:: Given data

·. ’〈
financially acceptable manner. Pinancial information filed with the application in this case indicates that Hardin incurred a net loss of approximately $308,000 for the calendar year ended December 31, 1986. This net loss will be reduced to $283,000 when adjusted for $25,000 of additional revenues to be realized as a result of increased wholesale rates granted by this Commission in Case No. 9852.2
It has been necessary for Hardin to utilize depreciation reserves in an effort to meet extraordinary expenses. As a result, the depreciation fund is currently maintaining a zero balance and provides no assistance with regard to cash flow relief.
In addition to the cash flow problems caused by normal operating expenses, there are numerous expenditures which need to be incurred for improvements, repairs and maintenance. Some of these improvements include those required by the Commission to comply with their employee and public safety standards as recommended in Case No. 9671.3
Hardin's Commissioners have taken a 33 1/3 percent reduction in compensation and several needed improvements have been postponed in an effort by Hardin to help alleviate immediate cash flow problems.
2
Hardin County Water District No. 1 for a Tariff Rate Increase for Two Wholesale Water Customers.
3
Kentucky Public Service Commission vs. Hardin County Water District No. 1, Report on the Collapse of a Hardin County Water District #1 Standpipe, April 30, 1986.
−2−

::::

* [Work instruction] Return all lines of the material above in which the word "flow" occurs.

* [The answer]
It has been necessary for Hardin to utilize depreciation reserves in an effort to meet extraordinary expenses. As a result, the depreciation fund is currently maintaining a zero balance and provides no assistance with regard to cash flow relief.
In addition to the cash flow problems caused by normal operating expenses, there are numerous expenditures which need to be incurred for improvements, repairs and maintenance. Some of these improvements include those required by the Commission to comply with their employee and public safety standards as recommended in Case No. 9671.3
Hardin's Commissioners have taken a 33 1/3 percent reduction in compensation and several needed improvements have been postponed in an effort by Hardin to help alleviate immediate cash flow problems.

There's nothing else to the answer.